The two Setaria species with retrorsely scabrous bristles are Setaria adhaerans (burr foxtail) and Setaria verticillata (hooked foxtail). Setaria adhaerans has the upper sheath margins glabrous, blades pubescent and spikelets mostly shorter than 2 mm. It is reported from an old herbarium record from Plaquemines Parish only. Setaria verticillata has the upper sheath margins pubescent, blades glabrous, and spikelets mostly longer than 2 mm. It is reported only from Morehouse and Plaquemines parishes.
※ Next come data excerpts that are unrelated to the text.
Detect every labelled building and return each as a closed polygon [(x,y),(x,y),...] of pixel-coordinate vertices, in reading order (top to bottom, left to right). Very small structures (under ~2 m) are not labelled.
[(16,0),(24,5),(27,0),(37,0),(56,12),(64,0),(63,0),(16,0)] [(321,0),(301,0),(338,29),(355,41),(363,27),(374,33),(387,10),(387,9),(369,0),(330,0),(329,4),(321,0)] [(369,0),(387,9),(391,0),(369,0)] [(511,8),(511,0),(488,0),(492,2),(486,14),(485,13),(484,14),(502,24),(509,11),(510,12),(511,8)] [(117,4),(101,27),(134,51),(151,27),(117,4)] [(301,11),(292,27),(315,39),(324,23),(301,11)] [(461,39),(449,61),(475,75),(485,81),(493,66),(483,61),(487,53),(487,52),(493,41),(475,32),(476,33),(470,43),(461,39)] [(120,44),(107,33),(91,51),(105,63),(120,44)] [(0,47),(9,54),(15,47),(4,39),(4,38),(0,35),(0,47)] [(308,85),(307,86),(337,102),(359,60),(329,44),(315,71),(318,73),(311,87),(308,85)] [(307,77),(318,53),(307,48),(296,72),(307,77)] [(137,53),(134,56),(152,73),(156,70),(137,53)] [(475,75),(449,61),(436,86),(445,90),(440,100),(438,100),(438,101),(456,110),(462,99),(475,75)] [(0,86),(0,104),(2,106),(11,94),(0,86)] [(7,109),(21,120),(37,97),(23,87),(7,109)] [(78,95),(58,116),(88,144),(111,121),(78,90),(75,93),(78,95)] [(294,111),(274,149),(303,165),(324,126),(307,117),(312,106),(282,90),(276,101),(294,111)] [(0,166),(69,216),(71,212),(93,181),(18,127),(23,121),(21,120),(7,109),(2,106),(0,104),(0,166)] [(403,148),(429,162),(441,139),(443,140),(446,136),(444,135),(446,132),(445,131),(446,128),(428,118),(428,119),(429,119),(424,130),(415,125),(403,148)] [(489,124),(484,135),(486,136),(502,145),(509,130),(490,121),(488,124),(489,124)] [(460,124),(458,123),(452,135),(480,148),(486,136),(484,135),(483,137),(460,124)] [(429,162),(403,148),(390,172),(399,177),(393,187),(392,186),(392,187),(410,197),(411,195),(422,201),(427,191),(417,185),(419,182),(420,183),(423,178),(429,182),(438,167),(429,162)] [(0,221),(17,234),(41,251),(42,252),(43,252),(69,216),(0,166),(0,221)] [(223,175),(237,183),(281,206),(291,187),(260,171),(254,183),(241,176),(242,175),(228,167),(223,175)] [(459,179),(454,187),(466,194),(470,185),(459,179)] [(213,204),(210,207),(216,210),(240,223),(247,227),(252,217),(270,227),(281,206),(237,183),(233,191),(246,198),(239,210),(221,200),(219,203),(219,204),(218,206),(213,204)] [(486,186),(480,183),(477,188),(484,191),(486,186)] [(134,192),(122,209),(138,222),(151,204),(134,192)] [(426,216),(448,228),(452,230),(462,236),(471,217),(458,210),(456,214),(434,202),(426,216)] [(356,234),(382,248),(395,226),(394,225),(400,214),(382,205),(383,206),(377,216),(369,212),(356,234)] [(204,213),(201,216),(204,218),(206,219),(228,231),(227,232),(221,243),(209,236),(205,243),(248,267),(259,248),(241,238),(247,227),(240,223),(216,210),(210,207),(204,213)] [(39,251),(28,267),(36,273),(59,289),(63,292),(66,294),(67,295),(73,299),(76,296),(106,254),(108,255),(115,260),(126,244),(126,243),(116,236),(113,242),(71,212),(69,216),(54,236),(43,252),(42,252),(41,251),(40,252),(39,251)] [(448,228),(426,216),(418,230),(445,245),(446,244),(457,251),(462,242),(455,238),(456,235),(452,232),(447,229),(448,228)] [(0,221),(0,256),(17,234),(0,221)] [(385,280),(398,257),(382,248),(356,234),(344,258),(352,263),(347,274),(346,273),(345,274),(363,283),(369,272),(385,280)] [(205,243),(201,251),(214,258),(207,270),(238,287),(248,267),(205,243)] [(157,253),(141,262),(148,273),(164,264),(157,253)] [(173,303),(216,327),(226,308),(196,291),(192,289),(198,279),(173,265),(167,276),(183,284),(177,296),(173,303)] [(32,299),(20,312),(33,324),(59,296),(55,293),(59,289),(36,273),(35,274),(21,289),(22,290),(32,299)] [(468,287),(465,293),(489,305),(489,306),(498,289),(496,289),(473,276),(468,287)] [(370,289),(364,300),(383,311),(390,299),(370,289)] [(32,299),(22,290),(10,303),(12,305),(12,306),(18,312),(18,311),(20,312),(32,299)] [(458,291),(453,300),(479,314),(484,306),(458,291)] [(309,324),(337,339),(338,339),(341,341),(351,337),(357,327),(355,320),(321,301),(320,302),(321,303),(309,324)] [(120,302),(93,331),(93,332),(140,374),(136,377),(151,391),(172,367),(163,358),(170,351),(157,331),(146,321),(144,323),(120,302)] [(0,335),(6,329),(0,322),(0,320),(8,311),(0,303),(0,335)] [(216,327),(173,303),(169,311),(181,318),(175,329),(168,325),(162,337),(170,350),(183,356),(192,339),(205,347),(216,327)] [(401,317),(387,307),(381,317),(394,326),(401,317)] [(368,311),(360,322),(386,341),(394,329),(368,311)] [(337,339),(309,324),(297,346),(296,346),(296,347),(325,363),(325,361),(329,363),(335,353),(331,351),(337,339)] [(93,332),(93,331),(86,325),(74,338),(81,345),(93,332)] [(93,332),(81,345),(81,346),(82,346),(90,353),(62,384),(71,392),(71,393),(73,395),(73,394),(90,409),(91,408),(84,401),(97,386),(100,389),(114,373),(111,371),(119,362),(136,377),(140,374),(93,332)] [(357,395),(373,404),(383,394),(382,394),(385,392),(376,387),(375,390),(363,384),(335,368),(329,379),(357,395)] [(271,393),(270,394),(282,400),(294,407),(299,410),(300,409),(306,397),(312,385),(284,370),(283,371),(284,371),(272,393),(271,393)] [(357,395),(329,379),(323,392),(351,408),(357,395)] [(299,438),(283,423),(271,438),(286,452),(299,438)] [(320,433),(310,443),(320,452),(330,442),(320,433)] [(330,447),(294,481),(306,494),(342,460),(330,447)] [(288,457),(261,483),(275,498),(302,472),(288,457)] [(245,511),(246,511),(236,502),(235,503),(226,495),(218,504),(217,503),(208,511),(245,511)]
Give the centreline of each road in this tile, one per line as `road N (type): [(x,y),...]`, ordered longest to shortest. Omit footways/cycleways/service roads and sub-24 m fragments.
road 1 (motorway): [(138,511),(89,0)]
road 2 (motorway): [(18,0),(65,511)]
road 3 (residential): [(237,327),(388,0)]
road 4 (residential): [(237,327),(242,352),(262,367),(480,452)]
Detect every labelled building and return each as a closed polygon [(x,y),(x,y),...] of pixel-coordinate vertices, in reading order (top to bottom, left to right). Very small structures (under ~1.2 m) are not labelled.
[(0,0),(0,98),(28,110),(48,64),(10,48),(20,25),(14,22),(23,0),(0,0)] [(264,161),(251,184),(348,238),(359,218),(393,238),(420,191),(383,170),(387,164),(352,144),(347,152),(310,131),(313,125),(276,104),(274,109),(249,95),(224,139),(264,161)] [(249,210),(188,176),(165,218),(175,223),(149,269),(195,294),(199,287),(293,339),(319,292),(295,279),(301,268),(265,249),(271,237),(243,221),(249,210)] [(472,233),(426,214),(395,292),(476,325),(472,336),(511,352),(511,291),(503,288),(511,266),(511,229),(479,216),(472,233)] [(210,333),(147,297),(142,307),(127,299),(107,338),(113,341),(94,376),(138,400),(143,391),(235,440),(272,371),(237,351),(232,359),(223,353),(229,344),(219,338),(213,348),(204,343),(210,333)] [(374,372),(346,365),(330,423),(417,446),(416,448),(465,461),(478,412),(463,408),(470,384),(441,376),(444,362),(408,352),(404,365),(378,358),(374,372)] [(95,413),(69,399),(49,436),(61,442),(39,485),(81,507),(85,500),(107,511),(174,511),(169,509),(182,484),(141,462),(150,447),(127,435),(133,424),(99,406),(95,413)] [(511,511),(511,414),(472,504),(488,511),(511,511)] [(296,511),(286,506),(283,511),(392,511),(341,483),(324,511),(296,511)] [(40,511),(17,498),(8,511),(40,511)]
Setaria magna (giant foxtail) and Setaria italica (foxtail millet) both have smooth lemma and paleas and the spikelets fall but the glumes remain on the plant. Setaria magna is the largest (plant and inflorescence) of the native species and has spikelets that are 2 mm or shorter. It is often seen in the coastal marshes and is reported from 19 parishes (Allen, Cameron, Catahoula, East Baton Rouge, Iberia, Jefferson, Lafourche, Morehouse, Orleans, Ouachita, Plaquemines, St. Bernard, St. Charles, St. Helena, St. John the Baptist, St. Tammany, Tangipahoa, Terrebonne, and Vermilion). Setaria italica is native to Africa where is used for human food and is reported from three parishes (De Soto, East Baton Rouge, and St. Mary). It has spikelets longer than 2 mm.
The other three species of Setaria all have only 1-3 bristles below the spikelet and the sheath margins are ciliate. In Setaria corrugata (coastal foxtail), the lemma and palea are very rugose and the contracted panicle is erect. Both Setaria faberi (Japanese foxtail) and Setaria viridis (green foxtail) have a slightly rugose lemma and palea and the contracted panicle is usually drooping. Setaria faberi has pubescent blades and spikelets longer than 2.3 mm while Setaria viridis has scabrous only blades and spikelets 2.3 mm or shorter. No records for Setaria corrugata have been verified for Louisiana but it is in Mississippi and Texas. Setaria faberi s reported from 25 parishes: Acadia, Caddo, Calcasieu, Claiborne, De Soto, East Baton Rouge, East Carroll, Iberville, Lafayette, Livingston, Morehouse, Orleans, Ouachita, Rapides, Richland, Sabine, St. Charles, St. Helena, Tangipahoa, Tensas, Washington, West Baton Rouge, West Carroll, West Feliciana, and Winn. Setaria italica is reported from 12 parishes: Acadia, Allen, Caddo, Jefferson, Lafayette, Orleans, Ouachita, Rapides, Tangipahoa, West Baton Rouge, West Feliciana, and Winn.